Starting raw Chicago crime data download...
Fetching records 0 to 50000 ...
Fetching records 50000 to 100000 ...
Fetching records 100000 to 150000 ...
Fetching records 150000 to 200000 ...
Fetching records 200000 to 250000 ...
Fetching records 250000 to 300000 ...
Fetching records 300000 to 350000 ...
Fetching records 350000 to 400000 ...
Fetching records 400000 to 450000 ...
Fetching records 450000 to 500000 ...
Fetching records 500000 to 550000 ...
Fetching records 550000 to 600000 ...
Fetching records 600000 to 650000 ...
Fetching records 650000 to 700000 ...
Fetching records 700000 to 750000 ...
Fetching records 750000 to 800000 ...
Fetching records 800000 to 850000 ...
Fetching records 850000 to 900000 ...
Fetching records 900000 to 950000 ...
Fetching records 950000 to 1000000 ...
Fetching records 1000000 to 1050000 ...
Fetching records 1050000 to 1100000 ...
Fetching records 1100000 to 1150000 ...
Fetching records 1150000 to 1200000 ...
Fetching records 1200000 to 1250000 ...
Fe

### 4.2 Download Test Data (2025)

In [None]:
# Test data: 2025
test_where = "year = 2025"
df_test = fetch_all_chicago_data(where=test_where)

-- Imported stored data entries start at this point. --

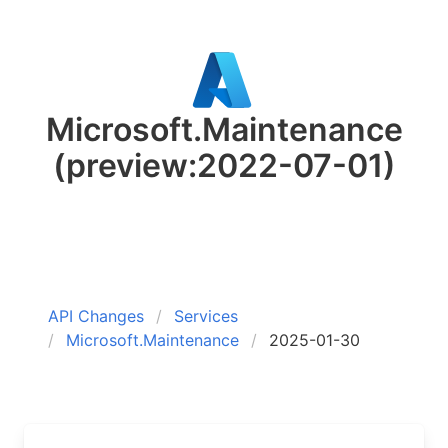
Microsoft.Maintenance
(preview:2022-07-01)
API Changes
Services
Microsoft.Maintenance
2025-01-30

print(f"Test set size: {len(df_test):,}")

save_to_csv(
    df_test,
    "../data/raw/chicago_crimes_2025_raw.csv"
)

print("Raw data download completed successfully.")

Fetching records 0 to 50000 ...
Fetching records 50000 to 100000 ...
Fetching records 100000 to 150000 ...
Fetching records 150000 to 200000 ...
Fetching records 200000 to 250000 ...
Fetching records 250000 to 300000 ...
Test set size: 236,292
Saved raw data to data/raw/chicago_crimes_2025_raw.csv
Raw data download completed successfully.